Yulee also developed a network of other railways, earning him the nickname “father of Florida railroads,” according to the Bibliographical Directory of the United States Congress.
Levy County is comprised of eight incorporated cities and towns: Bronson, Cedar key, Chiefland, Fanning Springs, Inglis, Otter Creek, Williston and Yankeetown. The communities are as diverse and rich in history as the people who live and work here.
Go to the map below and click on each icon to learn more about our communities.
Bronson is between Chiefland to the west and Williston to the east, with US Alternate 27 connecting all three. Small shops and restaurants line the main road, with the Bronson Speedway north of town. Nearby cities include Gainesville (about 24.5 miles) and Ocala (38 miles).
The Seminole Indians lived here, and numerous pirates were said to have frequented the area. Aside from being the site of the state’s first railroad, Cedar Key boasts the title of No. 1 producer of farm raised clams; shellfish is the biggest industry here.
A popular tourist spot, shops and restaurants line Dock Street, where a kayak and paddleboard rentals or a fishing charter can provide exploration to the surrounding islands in the Gulf of Mexico. The George T. Lewis general aviation airport is also east of town.
The airport was used for air and sea rescue operations on World War II; it is miles from the Gainesville Regional Airport and 43 miles from the Ocala International Airport.
Nearby attractions are Manatee Springs State Park and Fanning Springs State Park, with combined annual attendance of close to 500,000. The 32-mile Nature Coast Trail also provides recreational opportunities for bicyclists, roller bladers and joggers as it runs from the city to nearby Cross City and Trenton. An equestrian trail also parallels a portion of the NCT.
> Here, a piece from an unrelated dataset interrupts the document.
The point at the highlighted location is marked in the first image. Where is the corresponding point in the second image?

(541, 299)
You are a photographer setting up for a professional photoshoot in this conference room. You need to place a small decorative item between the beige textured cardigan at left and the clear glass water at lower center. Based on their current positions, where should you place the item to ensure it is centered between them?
It has grown into a picturesque community with the popular Fanning Springs State Park and the nearby Fort Fanning Historical Park across the road. The spring produces between 40 to 60 million gallons of water a day; the fort was occupied by soldiers during the Second Seminole War.
The location is a popular one for sportsmen – whether for fresh or saltwater fishing – or hunting. The nearby Ross Hammock Ranch has hosted hundreds of celebrities, corporate executives and others looking for an unforgettable outdoor experience.
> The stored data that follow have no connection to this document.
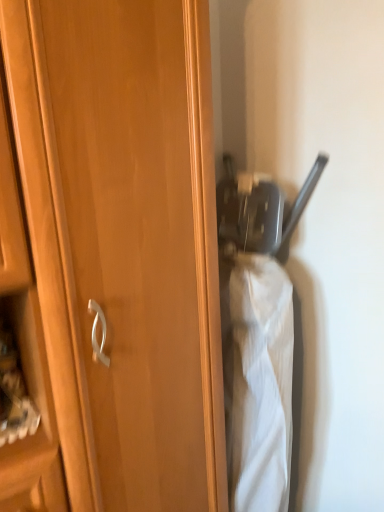
Question: Is matte black umbrella at center inside the boundaries of wooden cupboard at center, or outside?

Choices:
 (A) inside
 (B) outside

Answer: (B)

Question: In the image, is matte black umbrella at center positioned in front of or behind wooden cupboard at center?

Choices:
 (A) behind
 (B) front

Answer: (A)

Question: Is matte black umbrella at center taller or shorter than wooden cupboard at center?

Choices:
 (A) tall
 (B) short

Answer: (B)

Question: In terms of width, does wooden cupboard at center look wider or thinner when compared to matte black umbrella at center?

Choices:
 (A) wide
 (B) thin

Answer: (B)

Question: Considering their positions, is wooden cupboard at center located in front of or behind matte black umbrella at center?

Choices:
 (A) behind
 (B) front

Answer: (B)

Question: From the image's perspective, is wooden cupboard at center above or below matte black umbrella at center?

Choices:
 (A) below
 (B) above

Answer: (B)

Question: Visually, is wooden cupboard at center positioned to the left or to the right of matte black umbrella at center?

Choices:
 (A) left
 (B) right

Answer: (A)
Small bed and breakfasts, lodges and shops line Follow That Dream Parkway (County Road 40), where filming was done for the Elvis Presley movie the roadway is named after. Crystal River is 10 minutes to the south, while Dunnellon is about 15 minutes east; Ocala is another 20 minutes after that.
With the departure of a prominent lumber mill and the abandonment of two railroads, the town declined in population in the mid-20th century. Several existing homes date back to the 19th and 20th centuries.
The city’s story begins in the mid-19th century with its founding by Jesse Mercer Willis. Willis was born in 1822 in Effingham, Ga. to Joseph and Prudence Willis. Ancestral records say he was orphaned at a young age, coming to Nassau County, Fla. when he was 10-years-old before eventually finding Levy County in 1853. At the age of 21, he “homesteaded, purchased land and settled his family” according to a headstone in the cemetery he is buried in at the site of his former home east of present day downtown.
Willis married Dorothy Craig Crozier and had 12 children, according to records, with the cemetery marker noting his service as a farmer, merchant, teacher and church deacon. He was also the county’s tax collector and postmaster for the town, which was first incorporated in 1875, six years before Willis’ death in 1881. His headstone states Willis was “widely known and loved for his compassion and good deeds.”‘
These days, numerous attractions offer a variety of activities, from the Two Tails Ranch that is home to a number of rescued elephants, to Devils Den and Blue Grotto dive sites. Kirby Family Farm has restored a steam locomotive to run on its own private railroad.
The former Montbrook Army Airfield housed a few bomber squadrons during World War II before being decommissioned and deeded to the City. It now serves as a municipal airport with two large hard-surface runways, as well as houses an industrial park with numerous companies including A&N and Monterey.
Williston also is home to the Regional General Hospital and the popular Ivy house Restaurant, and annually holds the Peanut Festival in honor of one of its largest produced crops.
The Withlacoochee Gulf Preserve is a popular spot for its boardwalk and trails, educational center and observation tower overlooking saltmarshes and the Gulf in the distance.